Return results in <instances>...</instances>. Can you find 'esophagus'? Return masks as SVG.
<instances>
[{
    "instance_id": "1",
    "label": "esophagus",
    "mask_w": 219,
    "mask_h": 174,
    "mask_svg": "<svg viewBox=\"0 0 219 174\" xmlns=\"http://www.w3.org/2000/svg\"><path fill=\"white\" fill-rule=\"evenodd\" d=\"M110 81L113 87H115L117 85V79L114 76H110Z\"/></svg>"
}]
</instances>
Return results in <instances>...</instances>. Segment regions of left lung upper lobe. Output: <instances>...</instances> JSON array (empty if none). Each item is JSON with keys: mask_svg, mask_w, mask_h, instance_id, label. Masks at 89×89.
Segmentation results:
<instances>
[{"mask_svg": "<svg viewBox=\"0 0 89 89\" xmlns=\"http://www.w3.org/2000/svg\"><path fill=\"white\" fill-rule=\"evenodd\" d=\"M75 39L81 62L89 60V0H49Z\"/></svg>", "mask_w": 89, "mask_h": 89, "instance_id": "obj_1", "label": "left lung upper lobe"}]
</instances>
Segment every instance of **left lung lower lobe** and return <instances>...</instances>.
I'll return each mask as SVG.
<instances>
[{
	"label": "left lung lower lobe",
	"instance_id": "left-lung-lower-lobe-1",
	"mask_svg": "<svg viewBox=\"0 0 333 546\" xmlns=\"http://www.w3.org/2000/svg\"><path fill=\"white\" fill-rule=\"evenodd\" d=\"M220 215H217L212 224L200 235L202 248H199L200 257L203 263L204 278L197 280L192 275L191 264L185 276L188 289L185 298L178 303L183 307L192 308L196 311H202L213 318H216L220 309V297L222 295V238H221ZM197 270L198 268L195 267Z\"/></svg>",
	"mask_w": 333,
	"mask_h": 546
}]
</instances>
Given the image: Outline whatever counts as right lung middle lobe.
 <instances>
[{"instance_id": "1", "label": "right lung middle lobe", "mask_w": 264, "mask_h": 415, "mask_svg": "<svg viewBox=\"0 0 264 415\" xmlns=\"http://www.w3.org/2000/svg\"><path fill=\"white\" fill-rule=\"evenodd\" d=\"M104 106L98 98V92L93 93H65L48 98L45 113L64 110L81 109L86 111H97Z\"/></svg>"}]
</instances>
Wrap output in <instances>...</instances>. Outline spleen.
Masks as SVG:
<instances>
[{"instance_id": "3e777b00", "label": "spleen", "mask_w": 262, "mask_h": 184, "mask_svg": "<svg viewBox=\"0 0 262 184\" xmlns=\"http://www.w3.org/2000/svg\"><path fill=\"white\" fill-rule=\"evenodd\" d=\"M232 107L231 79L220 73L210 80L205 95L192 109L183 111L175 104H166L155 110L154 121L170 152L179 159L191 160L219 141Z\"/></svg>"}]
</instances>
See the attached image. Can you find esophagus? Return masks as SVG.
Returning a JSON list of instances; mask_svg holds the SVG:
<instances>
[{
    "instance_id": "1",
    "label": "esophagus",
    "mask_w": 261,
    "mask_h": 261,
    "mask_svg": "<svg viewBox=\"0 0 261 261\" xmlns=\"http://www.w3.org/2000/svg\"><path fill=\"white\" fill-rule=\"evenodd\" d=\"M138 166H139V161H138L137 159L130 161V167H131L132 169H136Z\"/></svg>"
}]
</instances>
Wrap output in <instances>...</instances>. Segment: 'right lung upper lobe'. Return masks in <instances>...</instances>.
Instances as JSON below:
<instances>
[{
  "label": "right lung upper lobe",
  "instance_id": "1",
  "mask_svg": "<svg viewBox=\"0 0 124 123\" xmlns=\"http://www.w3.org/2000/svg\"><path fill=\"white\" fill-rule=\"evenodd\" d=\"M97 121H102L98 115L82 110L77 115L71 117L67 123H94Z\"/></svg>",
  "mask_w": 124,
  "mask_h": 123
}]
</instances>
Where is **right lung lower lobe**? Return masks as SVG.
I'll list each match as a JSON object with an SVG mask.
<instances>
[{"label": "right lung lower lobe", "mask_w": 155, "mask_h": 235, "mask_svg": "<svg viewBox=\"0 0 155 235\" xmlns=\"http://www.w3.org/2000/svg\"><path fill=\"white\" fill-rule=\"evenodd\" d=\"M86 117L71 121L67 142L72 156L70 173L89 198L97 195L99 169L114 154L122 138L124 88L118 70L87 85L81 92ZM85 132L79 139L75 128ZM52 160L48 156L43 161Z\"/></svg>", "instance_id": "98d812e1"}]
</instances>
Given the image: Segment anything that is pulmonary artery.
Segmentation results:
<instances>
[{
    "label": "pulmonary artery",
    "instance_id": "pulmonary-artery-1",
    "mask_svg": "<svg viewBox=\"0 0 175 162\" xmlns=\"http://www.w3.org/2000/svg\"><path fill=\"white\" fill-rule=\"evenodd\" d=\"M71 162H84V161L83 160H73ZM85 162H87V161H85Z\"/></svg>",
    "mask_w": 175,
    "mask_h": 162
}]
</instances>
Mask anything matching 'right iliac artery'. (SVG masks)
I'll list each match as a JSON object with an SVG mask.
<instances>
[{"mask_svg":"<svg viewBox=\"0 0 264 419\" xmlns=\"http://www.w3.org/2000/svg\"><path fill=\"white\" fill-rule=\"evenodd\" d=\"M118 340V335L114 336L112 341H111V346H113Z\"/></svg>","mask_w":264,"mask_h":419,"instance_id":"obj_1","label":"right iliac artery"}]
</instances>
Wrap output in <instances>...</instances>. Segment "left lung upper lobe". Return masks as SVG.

· · · · · · ·

> WRITTEN EXERCISE:
Please give the number of lines in the rows above that contain the string "pulmonary", and reply with that number only.

> SOLUTION BELOW:
3